• Trecho para leitura:
A última semana de outubro é considerada a mais importante da temporada de balanços. É quando saem os números trimestrais das gigantes de tecnologia: Alphabet (dona do Google), Microsoft, Meta (dona do Facebook), Apple e Amazon. Netflix divulgará seus números já na semana que vem, na frente das outras. Para gestores e analistas, ainda que o setor de tecnologia tenda a sentir impactos negativos dos juros altos, as big techs têm caixas robustos a seu favor.

“Diferente das techs que precisam do mercado para financiar crescimento, as bigs se dão ao luxo de poder financiar suas próprias mudanças”, diz Daniel Martins, CEO da GeoCapital. Segundo ele, ainda que essas companhias precisem fazer ajustes na margem por conta da inflação, elas possuem negócios robustos e geradores de caixa.

Depois de vivenciarem um longo período de crescimento que as alçou ao patamar de big techs, essas empresas têm trabalhado para entregar maior eficiência operacional. “Elas estão menos preocupadas com crescimento e mais focadas na saúde financeira de seus balanços”, afirma Zanin, da Avenue.

No terceiro trimestre, a expectativa é que Alphabet sinta uma redução drástica no número de anúncios, com as empresas dispondo de orçamento menores para publicidade. A Meta, por sua vez, deve apresentar um dos piores balanços entre as techs na temporada, na avaliação de Zanin. Além de receitas menores com anúncios e perda de usuários para outras redes, como o Tik Tok, as finanças da dona do Facebook seguem impactadas pelos bilhões de dólares investidos no metaverso, cujos retornos ainda não são fortes o suficiente.

“Empresas que não geram lucro vão ter mais dificuldade em tornarem-se lucrativas em um cenário adverso”, afirma Pietra Guerra, da XP.

Setor de energia é “outlier”

“Excluindo o setor de petróleo e gás, que passaram por revisões para cima, os ganhos das empresas do S&P 500 sofreriam uma contração de 3,9% comparando ao desempenho do terceiro trimestre de 2021”, diz a análise da Julius Baer. Os preços das commodities do setor de energia não estão tão elevados quanto no segundo trimestre deste ano, mas, para Pietra Guerra, ainda não é possível falar em normalização.

Para Zanin, da Avenue, o desempenho do setor de energia deve reduzir o impacto negativo de outros segmentos na temporada, como o imobiliário. Com peso relevante no Produto Interno Bruto (PIB) dos Estados Unidos, a construção e venda de imóveis tem sido impactada pela alta de juros no país. Se os dados de inflação e de emprego ainda não apontam para uma desaceleração concreta da economia americana, os indicadores imobiliários já refletem um cenário de deterioração.

• Dados registrados:

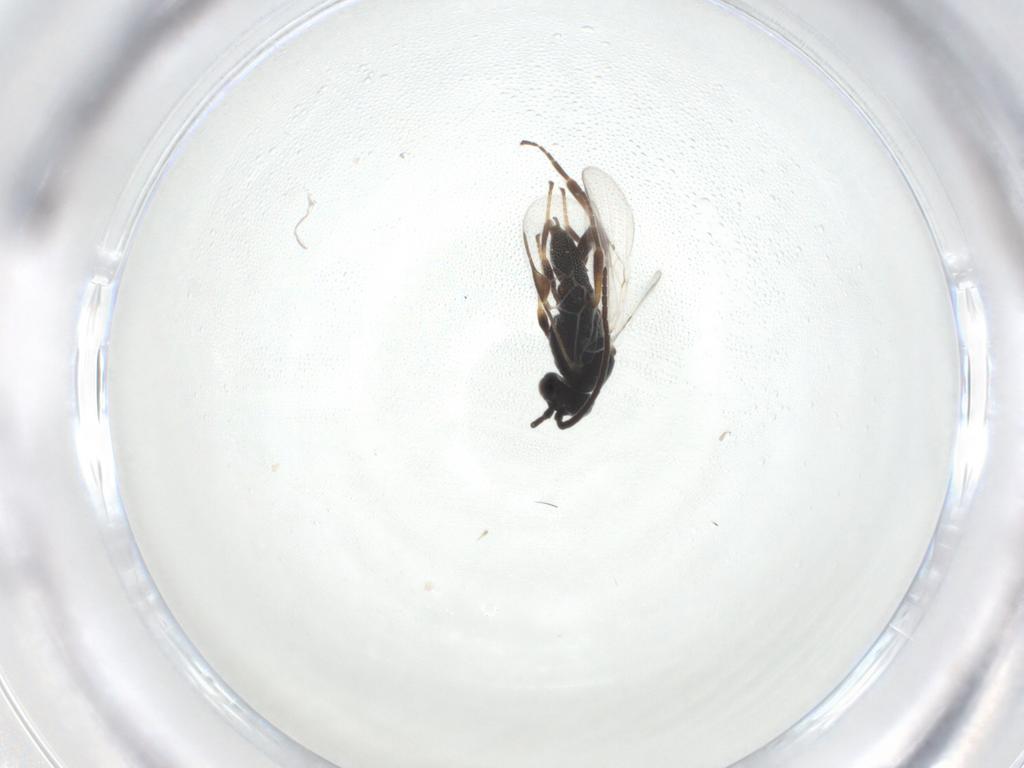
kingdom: Animalia
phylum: Arthropoda
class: Insecta
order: Hymenoptera
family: Braconidae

• Exercícios:
**a.** Copie fielmente, do trecho sobre a temporada de balanços, a parte que começa com as palavras "Para Zanin, da" e termina com "cenário de deterioração.".
**b.** Segundo o trecho sobre a temporada de balanços, qual empresa divulgará seus números na semana que vem, antes das outras?
**c.** No trecho sobre a temporada de balanços, por que a Meta deve apresentar um dos piores balanços entre as techs? Responda em até três frases.

• Respostas por tarefa:
**a.**
Para Zanin, da Avenue, o desempenho do setor de energia deve reduzir o impacto negativo de outros segmentos na temporada, como o imobiliário. Com peso relevante no Produto Interno Bruto (PIB) dos Estados Unidos, a construção e venda de imóveis tem sido impactada pela alta de juros no país. Se os dados de inflação e de emprego ainda não apontam para uma desaceleração concreta da economia americana, os indicadores imobiliários já refletem um cenário de deterioração.

**b.** A Netflix.

**c.** A Meta deve ter receitas menores com anúncios e perder usuários para outras redes, como o Tik Tok. Além disso, suas finanças seguem impactadas pelos bilhões de dólares investidos no metaverso, cujos retornos ainda não são fortes o suficiente.